▸ **TEXT**
==============================

There are no financial interests or ads involved. No one is selling anything and participation from Wholebody focusers is welcomed and encouraged.
YongWei Xu lives in a small village, Wu Xi, outside of Shanghai, China. She has been studying Wholebody Focusing with Karen Whalen and her team since 2009. YongWei talks about how WBF has helped her to stop over-thinking her decisions. Her new ability to connect to the physical body and pay attention to physical symptoms, like tense shoulders, helps her connect to her emotions. Instead of running from one goal to another, she pauses to be with what each goal means to her. This process brings her to the question “Is this the life I really want?”
For YongWei, Heartfelt Conversation is “not just a little chat… It really comes from my heart.” It is the way that she and her friends feel united with each other and it helps her to feel less lonely.
In her small village, YongWei teaches Wholebody Focusing. What her friends, her group and her clients learn is a WBF lifestyle to support their daily life. The focusing community provides a warm place to use their curiosity to explore new things about themselves and each other together.
YongWei also offers us a New Year’s wish that, if you have not already learned focusing, you have an opportunity to learn. This will help you have more fun and happiness in your life.

==============================

(Camera pose estimation data)
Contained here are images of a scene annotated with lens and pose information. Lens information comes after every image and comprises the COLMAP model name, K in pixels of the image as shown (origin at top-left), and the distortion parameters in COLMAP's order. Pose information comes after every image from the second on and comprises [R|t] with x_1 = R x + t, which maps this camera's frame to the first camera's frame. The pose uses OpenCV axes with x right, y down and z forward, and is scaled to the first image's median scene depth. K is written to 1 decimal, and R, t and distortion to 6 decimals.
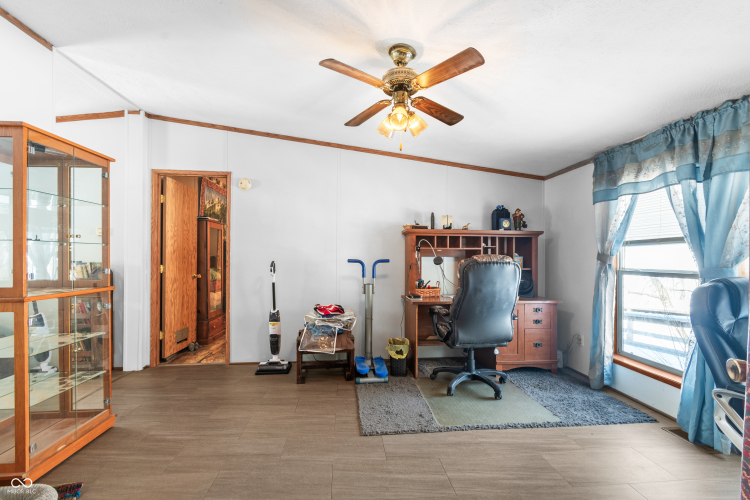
lens RADIAL K [[333.5, 0, 374.5], [0, 333.5, 256.0], [0, 0, 1]] dist [-0.002609, 0.000012]
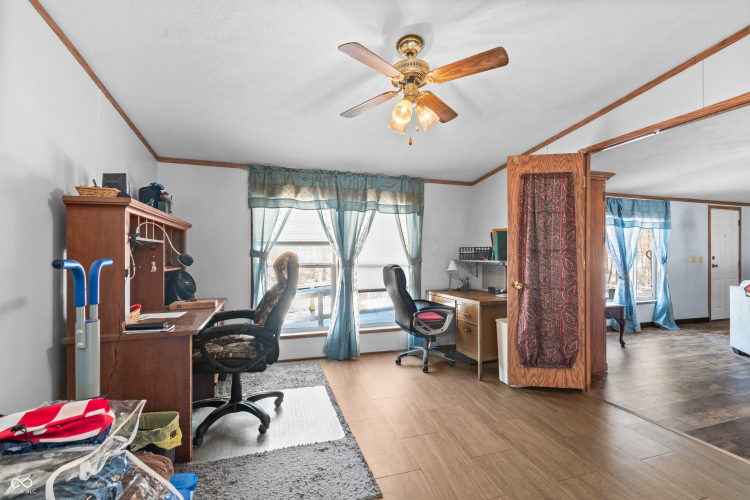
lens RADIAL K [[333.5, 0, 374.1], [0, 333.5, 252.7], [0, 0, 1]] dist [-0.002609, 0.000012]
pose [[-0.210358, -0.000594, 0.977624, -0.647009], [-0.003498, 0.999994, -0.000146, -0.004366], [-0.977618, -0.003451, -0.210359, 0.993495]]
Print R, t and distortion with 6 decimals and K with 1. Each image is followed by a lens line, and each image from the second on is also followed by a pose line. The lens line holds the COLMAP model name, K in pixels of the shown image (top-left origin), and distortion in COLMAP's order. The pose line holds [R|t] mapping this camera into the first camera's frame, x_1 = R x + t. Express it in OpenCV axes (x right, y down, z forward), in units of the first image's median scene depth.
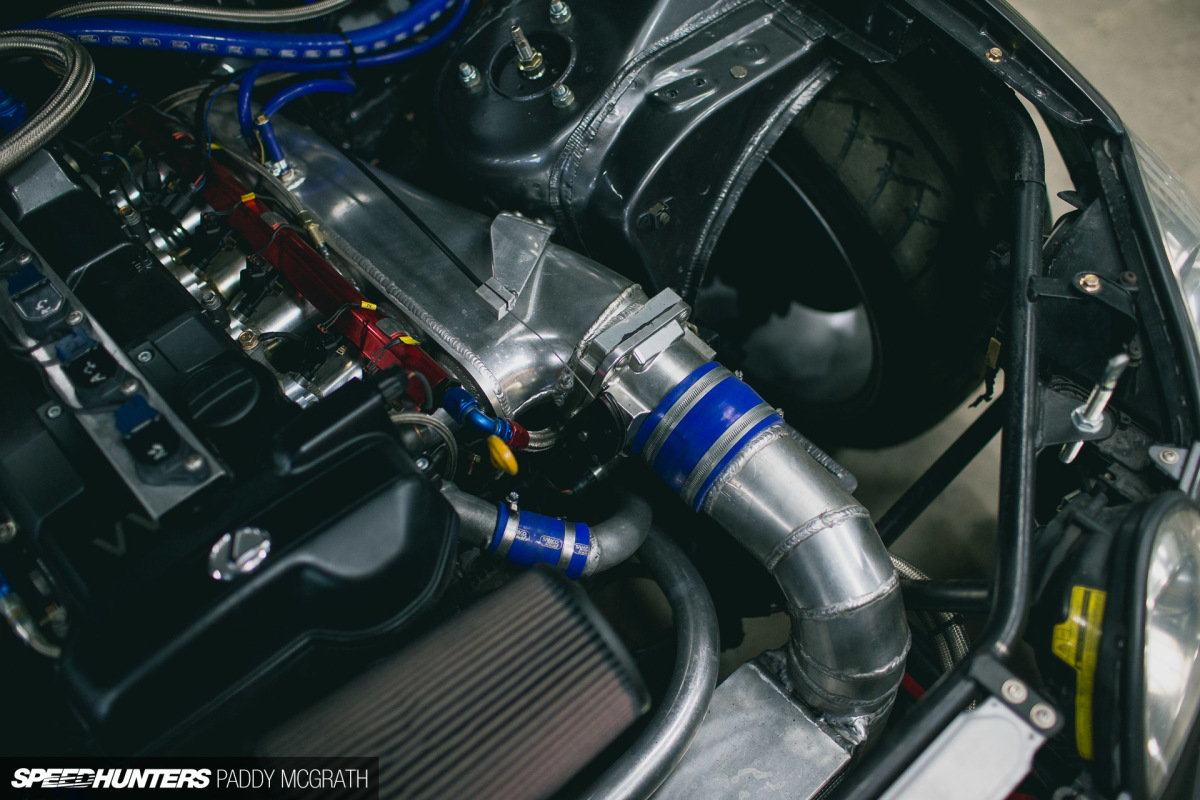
lens RADIAL K [[1154.1, 0, 600.0], [0, 1154.1, 400.0], [0, 0, 1]] dist [-0.094728, 0.092820]
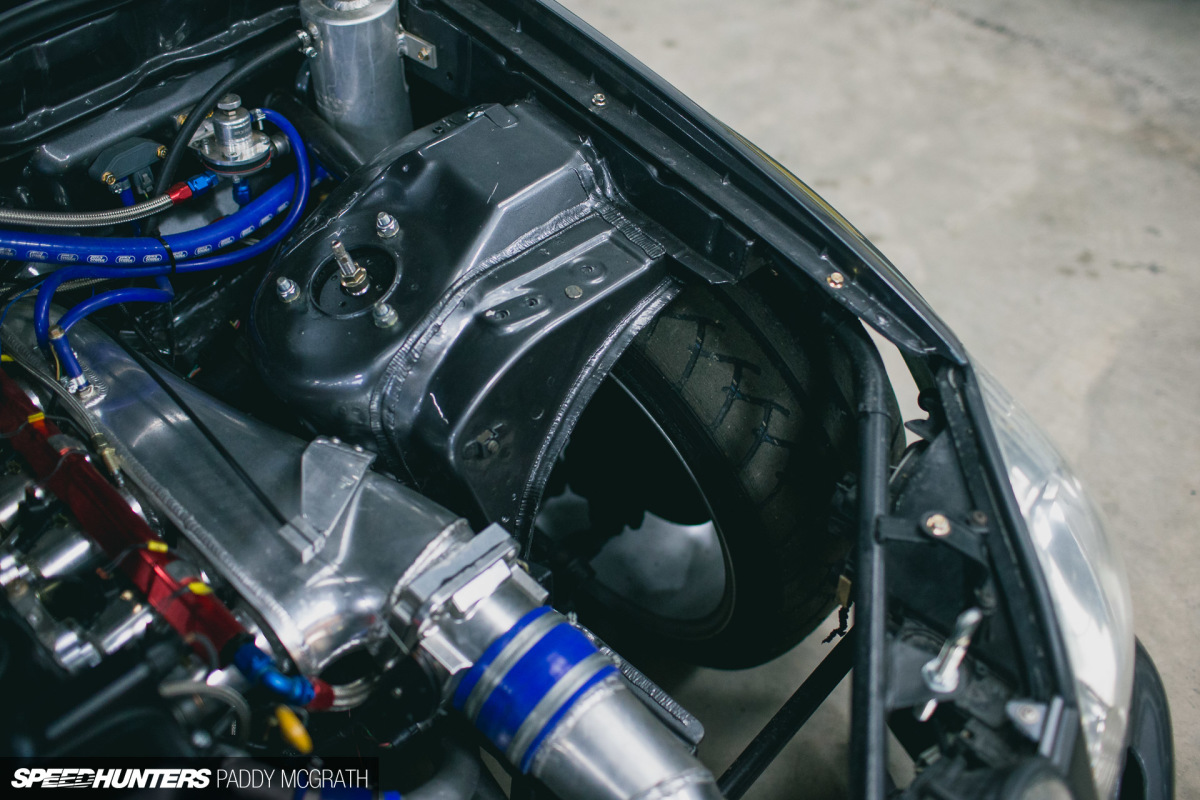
lens RADIAL K [[1154.1, 0, 600.0], [0, 1154.1, 400.0], [0, 0, 1]] dist [-0.094728, 0.092820]
pose [[0.994836, 0.008111, 0.101176, 0.047082], [0.006630, 0.989481, -0.144513, -0.059667], [-0.101283, 0.144437, 0.984317, 0.068233]]
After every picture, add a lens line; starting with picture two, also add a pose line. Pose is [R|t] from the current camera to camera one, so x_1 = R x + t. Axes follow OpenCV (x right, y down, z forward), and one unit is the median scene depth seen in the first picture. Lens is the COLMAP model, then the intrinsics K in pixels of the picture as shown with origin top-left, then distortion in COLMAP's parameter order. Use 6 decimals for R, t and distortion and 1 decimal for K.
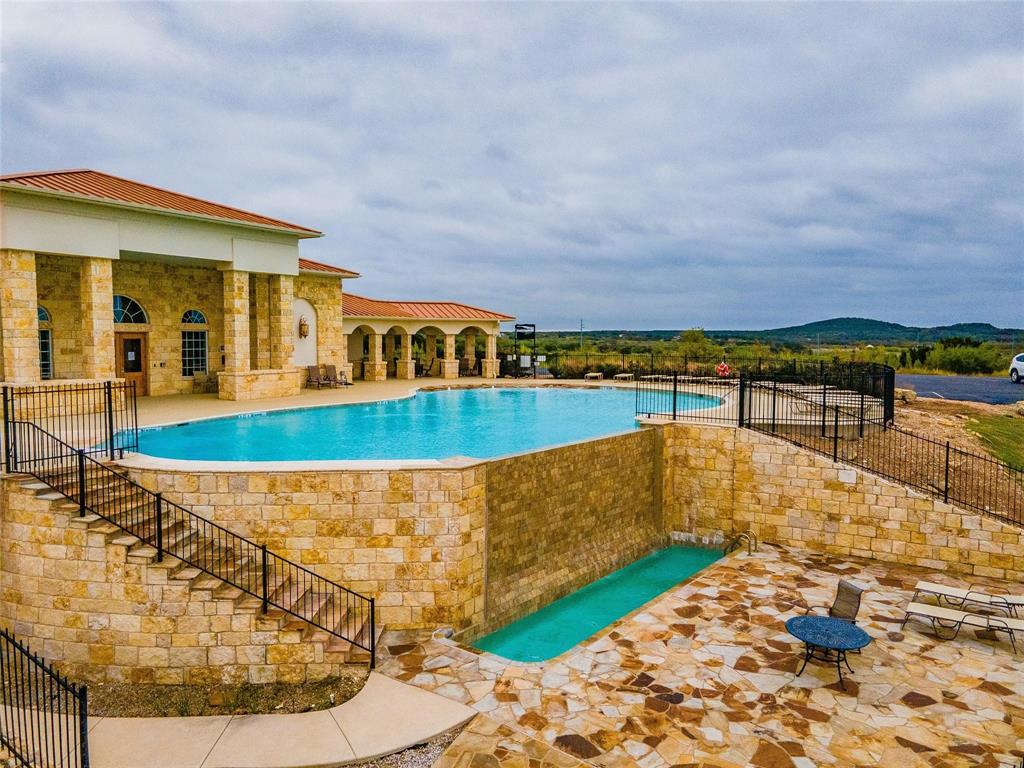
lens RADIAL K [[746.1, 0, 516.6], [0, 746.1, 385.2], [0, 0, 1]] dist [0.022299, 0.033294]
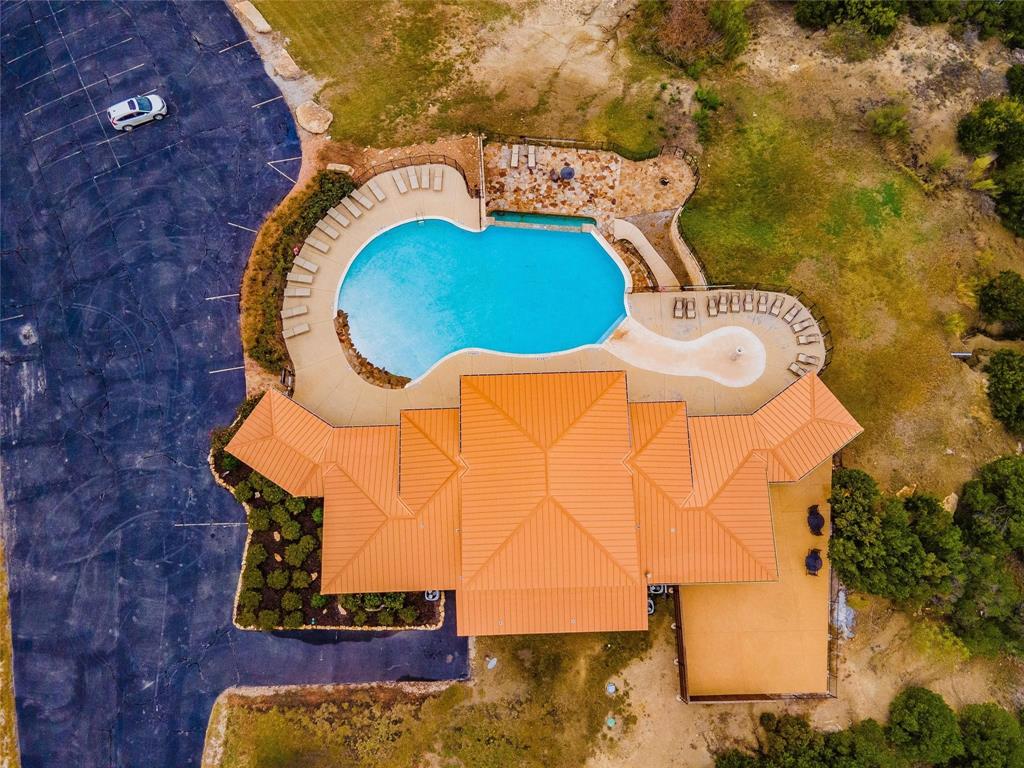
lens RADIAL K [[746.1, 0, 516.6], [0, 746.1, 385.2], [0, 0, 1]] dist [0.022299, 0.033294]
pose [[-0.540412, -0.817981, 0.197133, -1.310395], [0.062108, 0.194872, 0.978860, -3.596270], [-0.839105, 0.541232, -0.054508, 1.867439]]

==============================

▸ **TASK SET**
**A.** List every place named in the text about YongWei Xu and Wholebody Focusing.
**B.** Carry on the text about YongWei Xu and Wholebody Focusing, beginning after its final sentence.

▸ **ANSWERS FOR THE EXERCISE**
**A.** Wu Xi, Shanghai, China

**B.**
Bruna Blandino and Rosa Catoio, two Italian Wholebody focusers, met to discuss how Wholebody focusing and Heartfelt Conversation has changed their lives. Rather than being who society and their families want them to be, Wholebody focusing and Heartfelt Conversation has given them a mechanism to live more fully in their own truth. Watch their video to hear how this has come about.
Many of us who are Wholebody Focusers have learned concepts and practices from many other modalities. In a workshop many years ago, I learned about the concept of “heart’s desire.” The practice I was taught in this workshop was to silently wish yourself your heart’s desire and then silently wish those around you their heart’s desire. We also learned that a true heart’s desire can only be for our highest and greatest good.
What Happens When You Wish People their Hearts Desire
I live in New York City and take public transportation so I have ample opportunities to live this practice. It has helped me learn so many things. First, I struggled to remember to wish myself my heart’s desire. It would be ten minutes of concentrating on others before I remembered myself. Then mentioning me felt quite “selfish.” Eventually, it took less and less time to remember me and wishing myself my heart’s desire gave me a surge of energy.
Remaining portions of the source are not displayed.